This Avon flows sweetly with
nothing but whiskey and tobacco juice.
The next day's journey was much more interesting, for it showed
us the lake of Canandaigua. It is about eighteen miles long, but
narrow enough to bring the opposite shore, clothed with rich
foliage, near to the eye; the back-ground is a ridge of
mountains. Perhaps the state of the atmosphere lent an unusual
charm to the scene; one of those sudden thunderstorms, so rapid
in approach, and so sombre in colouring, that they change the
whole aspect of things in a moment, rose over the mountains and
passed across the lake while we looked upon it. Another feature
in the scene gave a living, but most sad interest to it. A
glaring wooden hotel, as fine as paint and porticos can make it,
overhangs the lake; beside it stands a shed for cattle. To this
shed, and close by the white man's mushroom palace, two Indians
had crept to seek a shelter from the storm.
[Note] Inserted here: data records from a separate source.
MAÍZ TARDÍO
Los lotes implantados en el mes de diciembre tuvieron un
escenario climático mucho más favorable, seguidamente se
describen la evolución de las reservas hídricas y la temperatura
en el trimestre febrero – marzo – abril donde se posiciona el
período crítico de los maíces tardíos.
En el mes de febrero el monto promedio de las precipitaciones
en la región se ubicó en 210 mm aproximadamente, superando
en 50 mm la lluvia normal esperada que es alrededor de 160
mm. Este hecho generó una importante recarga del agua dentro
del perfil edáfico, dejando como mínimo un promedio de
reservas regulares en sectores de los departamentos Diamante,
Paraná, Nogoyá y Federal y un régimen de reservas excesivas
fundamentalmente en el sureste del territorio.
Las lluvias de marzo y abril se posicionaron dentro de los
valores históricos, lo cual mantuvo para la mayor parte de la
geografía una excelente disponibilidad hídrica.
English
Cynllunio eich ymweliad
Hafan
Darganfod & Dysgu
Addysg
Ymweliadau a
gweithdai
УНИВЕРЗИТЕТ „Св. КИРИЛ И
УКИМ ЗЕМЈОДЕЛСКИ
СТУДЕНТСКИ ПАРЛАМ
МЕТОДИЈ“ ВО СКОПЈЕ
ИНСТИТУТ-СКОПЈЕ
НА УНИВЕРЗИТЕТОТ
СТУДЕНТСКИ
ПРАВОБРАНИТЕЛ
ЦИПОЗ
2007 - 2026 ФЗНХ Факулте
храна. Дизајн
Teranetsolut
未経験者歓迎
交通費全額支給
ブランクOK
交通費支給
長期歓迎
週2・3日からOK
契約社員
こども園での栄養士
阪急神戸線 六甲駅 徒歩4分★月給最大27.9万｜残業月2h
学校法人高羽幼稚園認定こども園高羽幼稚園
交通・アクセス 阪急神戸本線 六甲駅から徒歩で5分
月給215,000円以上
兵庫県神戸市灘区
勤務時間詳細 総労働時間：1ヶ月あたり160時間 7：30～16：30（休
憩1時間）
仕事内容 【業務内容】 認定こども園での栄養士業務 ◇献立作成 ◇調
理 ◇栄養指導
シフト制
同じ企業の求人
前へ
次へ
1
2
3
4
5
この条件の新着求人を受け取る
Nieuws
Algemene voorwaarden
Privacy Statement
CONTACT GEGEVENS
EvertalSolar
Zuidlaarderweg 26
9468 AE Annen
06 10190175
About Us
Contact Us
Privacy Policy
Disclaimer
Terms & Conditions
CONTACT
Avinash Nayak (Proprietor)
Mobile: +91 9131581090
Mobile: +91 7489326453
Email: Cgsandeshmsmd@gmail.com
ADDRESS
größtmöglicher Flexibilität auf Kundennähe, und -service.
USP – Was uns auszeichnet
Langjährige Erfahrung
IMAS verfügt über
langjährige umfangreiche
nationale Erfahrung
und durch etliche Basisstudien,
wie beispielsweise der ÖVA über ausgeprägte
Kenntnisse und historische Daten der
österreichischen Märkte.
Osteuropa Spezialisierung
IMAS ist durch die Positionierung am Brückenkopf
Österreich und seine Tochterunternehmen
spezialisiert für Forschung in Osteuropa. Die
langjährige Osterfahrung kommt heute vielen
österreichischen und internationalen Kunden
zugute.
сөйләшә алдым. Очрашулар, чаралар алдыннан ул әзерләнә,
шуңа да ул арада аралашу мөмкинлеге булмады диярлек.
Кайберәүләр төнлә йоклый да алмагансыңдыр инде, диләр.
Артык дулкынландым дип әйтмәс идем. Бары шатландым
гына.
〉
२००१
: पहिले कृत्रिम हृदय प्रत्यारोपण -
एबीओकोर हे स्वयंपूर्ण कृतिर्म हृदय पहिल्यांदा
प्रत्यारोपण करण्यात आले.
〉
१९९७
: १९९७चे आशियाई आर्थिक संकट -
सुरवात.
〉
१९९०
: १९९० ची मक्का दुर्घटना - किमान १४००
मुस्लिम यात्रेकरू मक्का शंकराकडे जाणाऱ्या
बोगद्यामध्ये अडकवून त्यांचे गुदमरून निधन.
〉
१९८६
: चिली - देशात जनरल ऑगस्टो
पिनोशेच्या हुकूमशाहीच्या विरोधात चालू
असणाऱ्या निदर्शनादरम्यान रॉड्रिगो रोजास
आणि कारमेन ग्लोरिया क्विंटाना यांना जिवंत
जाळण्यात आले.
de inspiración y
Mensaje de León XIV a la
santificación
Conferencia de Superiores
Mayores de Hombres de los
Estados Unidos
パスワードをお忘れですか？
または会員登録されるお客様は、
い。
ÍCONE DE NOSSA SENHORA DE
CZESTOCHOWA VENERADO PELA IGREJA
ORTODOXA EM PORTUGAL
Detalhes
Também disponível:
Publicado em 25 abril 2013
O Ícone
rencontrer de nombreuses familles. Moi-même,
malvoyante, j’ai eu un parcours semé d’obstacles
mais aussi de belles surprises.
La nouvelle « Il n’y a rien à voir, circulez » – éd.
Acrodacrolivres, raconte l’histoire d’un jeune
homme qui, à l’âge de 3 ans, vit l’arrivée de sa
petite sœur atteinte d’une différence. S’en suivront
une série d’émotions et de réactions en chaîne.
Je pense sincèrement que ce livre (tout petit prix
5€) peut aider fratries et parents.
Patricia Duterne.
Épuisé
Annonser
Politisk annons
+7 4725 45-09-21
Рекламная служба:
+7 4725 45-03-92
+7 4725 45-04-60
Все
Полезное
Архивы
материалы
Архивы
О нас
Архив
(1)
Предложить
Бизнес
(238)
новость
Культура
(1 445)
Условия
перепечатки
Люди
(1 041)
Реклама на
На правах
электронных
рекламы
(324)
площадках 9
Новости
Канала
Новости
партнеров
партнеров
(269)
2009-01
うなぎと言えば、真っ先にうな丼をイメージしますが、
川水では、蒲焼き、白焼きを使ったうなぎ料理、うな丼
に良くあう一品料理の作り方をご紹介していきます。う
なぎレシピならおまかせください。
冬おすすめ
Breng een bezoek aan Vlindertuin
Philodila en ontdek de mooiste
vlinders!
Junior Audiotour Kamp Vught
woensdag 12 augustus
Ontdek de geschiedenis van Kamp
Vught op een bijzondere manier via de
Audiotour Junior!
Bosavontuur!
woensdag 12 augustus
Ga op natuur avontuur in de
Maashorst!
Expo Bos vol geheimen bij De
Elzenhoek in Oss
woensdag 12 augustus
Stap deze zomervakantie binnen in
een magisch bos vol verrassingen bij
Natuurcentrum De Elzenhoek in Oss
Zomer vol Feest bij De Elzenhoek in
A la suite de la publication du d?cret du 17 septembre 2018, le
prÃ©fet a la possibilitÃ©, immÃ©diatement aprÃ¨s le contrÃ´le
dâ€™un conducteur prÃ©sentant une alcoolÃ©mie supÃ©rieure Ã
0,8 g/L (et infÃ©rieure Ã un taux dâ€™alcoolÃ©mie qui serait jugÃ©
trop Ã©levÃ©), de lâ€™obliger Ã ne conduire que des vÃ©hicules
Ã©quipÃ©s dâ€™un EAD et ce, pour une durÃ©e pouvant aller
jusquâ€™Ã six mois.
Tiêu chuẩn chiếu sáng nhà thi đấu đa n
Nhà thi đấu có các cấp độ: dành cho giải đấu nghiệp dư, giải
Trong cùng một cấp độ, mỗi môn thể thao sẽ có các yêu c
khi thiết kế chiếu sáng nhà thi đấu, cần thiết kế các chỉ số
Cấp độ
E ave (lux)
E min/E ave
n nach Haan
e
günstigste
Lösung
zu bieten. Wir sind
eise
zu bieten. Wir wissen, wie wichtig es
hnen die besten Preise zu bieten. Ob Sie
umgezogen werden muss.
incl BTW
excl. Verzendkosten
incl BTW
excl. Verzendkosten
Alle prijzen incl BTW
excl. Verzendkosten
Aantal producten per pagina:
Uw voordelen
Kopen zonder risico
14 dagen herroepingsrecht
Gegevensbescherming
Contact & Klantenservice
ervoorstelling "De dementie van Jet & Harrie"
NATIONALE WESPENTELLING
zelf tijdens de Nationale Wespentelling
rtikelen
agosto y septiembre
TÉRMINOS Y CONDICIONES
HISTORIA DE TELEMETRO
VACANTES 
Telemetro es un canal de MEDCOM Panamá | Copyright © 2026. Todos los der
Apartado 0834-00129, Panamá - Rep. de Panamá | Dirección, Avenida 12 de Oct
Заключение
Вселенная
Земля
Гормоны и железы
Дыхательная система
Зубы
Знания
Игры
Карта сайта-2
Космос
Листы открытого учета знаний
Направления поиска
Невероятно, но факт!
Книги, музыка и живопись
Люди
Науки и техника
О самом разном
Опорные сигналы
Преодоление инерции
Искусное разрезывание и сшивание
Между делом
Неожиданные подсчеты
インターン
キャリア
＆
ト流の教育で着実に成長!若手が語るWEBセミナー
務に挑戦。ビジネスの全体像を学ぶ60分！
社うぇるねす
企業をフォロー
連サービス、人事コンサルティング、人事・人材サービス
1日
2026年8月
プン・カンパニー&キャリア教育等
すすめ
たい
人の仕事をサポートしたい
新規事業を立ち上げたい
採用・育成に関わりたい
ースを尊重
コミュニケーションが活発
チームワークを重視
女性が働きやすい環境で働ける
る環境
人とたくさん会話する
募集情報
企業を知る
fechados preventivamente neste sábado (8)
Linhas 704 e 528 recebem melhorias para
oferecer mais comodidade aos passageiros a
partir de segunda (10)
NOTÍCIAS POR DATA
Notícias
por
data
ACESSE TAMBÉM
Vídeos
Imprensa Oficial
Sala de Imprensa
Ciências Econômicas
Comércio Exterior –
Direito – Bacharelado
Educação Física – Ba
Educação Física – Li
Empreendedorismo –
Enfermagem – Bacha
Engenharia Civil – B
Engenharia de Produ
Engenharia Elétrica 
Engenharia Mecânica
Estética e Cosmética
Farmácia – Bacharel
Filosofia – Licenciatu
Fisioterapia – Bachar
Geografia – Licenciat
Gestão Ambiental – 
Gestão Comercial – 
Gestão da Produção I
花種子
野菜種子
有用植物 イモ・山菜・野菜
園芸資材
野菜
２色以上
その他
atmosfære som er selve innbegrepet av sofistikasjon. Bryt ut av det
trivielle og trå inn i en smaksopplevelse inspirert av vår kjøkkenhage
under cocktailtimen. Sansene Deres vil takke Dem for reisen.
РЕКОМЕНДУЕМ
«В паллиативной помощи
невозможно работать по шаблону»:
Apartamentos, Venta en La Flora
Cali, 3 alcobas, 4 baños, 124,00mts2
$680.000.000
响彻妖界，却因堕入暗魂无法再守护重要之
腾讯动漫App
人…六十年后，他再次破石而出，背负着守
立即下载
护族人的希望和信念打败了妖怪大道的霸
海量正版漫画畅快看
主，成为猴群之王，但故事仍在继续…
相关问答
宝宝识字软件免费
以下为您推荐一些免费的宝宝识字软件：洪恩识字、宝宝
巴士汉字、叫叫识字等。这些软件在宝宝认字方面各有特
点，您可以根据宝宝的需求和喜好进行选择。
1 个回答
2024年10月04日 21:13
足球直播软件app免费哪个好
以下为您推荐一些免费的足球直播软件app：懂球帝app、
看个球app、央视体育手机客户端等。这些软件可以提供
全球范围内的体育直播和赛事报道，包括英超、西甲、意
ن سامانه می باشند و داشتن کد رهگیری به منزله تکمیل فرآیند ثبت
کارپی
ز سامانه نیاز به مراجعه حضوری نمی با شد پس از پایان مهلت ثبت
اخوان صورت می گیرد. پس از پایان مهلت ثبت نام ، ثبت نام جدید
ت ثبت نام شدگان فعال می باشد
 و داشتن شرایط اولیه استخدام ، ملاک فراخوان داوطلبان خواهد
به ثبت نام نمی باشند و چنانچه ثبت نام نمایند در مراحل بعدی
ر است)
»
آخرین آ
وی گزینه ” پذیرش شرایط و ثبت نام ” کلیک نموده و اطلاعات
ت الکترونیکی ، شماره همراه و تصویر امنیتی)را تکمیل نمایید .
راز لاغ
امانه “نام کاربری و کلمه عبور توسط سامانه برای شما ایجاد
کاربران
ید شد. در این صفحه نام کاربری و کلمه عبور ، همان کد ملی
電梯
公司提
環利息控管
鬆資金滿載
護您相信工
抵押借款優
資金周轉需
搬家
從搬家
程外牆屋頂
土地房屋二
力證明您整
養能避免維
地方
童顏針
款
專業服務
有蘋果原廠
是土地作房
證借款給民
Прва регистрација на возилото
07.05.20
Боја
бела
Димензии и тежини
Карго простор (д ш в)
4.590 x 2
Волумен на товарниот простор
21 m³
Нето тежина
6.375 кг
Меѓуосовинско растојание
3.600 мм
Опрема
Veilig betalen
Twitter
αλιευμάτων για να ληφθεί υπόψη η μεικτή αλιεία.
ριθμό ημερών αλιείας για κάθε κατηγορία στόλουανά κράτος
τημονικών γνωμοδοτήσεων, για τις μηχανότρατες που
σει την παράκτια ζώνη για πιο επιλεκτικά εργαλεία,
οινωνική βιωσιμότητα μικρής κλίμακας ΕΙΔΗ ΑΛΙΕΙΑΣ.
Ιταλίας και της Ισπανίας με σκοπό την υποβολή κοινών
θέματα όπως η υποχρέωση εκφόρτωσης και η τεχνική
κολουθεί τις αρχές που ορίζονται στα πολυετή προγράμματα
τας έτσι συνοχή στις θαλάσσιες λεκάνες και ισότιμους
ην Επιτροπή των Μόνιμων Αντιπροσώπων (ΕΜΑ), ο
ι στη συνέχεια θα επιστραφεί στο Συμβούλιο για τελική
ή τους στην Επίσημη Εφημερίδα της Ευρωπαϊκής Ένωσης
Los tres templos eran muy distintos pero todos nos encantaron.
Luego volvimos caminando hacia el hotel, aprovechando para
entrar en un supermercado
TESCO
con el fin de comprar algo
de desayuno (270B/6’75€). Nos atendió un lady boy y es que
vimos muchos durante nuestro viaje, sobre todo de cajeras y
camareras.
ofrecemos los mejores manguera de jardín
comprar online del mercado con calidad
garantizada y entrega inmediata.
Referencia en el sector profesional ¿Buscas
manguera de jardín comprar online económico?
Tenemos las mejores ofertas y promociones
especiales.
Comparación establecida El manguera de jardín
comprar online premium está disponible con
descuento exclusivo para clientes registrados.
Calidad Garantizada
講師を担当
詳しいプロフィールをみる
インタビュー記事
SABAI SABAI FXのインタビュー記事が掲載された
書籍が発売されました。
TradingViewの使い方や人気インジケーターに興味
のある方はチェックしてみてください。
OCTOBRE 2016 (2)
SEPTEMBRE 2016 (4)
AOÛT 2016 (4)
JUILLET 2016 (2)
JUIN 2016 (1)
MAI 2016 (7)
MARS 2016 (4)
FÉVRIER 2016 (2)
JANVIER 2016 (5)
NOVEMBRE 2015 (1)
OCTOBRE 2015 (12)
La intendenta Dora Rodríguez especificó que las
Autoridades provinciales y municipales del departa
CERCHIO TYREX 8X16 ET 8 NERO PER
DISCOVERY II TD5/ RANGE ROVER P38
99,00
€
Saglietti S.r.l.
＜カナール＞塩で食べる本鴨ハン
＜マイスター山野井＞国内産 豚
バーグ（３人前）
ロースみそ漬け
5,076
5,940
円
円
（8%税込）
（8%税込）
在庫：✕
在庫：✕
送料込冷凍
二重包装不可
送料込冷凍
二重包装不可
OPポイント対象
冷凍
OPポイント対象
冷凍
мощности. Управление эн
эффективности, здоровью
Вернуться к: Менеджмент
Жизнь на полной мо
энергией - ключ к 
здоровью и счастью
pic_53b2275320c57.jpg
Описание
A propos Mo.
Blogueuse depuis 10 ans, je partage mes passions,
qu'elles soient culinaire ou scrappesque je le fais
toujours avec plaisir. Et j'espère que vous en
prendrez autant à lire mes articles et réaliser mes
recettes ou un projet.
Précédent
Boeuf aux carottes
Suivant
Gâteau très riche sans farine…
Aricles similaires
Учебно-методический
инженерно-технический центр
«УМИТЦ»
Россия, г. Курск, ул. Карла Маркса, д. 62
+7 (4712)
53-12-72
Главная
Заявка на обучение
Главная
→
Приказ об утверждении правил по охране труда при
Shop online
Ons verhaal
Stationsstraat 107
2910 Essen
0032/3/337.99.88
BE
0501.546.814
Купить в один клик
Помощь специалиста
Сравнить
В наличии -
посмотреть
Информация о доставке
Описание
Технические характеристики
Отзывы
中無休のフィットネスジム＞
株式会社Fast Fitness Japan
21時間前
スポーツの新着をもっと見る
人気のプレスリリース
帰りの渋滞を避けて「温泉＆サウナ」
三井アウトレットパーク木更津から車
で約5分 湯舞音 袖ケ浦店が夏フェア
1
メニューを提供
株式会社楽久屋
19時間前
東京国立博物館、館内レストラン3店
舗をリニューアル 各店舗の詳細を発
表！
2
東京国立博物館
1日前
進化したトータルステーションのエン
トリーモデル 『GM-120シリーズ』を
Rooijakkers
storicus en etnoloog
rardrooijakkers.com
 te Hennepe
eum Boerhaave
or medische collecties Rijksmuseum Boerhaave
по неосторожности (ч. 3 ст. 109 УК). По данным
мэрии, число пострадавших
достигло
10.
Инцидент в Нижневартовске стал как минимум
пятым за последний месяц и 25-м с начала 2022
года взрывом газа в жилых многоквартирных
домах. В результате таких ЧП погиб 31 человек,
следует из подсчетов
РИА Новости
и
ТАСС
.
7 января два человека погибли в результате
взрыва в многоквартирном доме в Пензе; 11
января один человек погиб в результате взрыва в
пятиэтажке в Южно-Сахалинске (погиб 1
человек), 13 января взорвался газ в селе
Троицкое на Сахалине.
The one was an aged
man, whose venerable head in attitude and expression indicated
the profoundest melancholy: the other was a youth, and in his
deep-set eye there was a quiet sadness more touching still.
There they stood, the native rightful lords of the fair land,
looking out upon the lovely lake which yet bore the name their
fathers had given it, watching the threatening storm that brooded
there; a more fearful one had already burst over them.
Though I have mentioned the lake first, the little town of
Canandaigua precedes it, in returning from the West.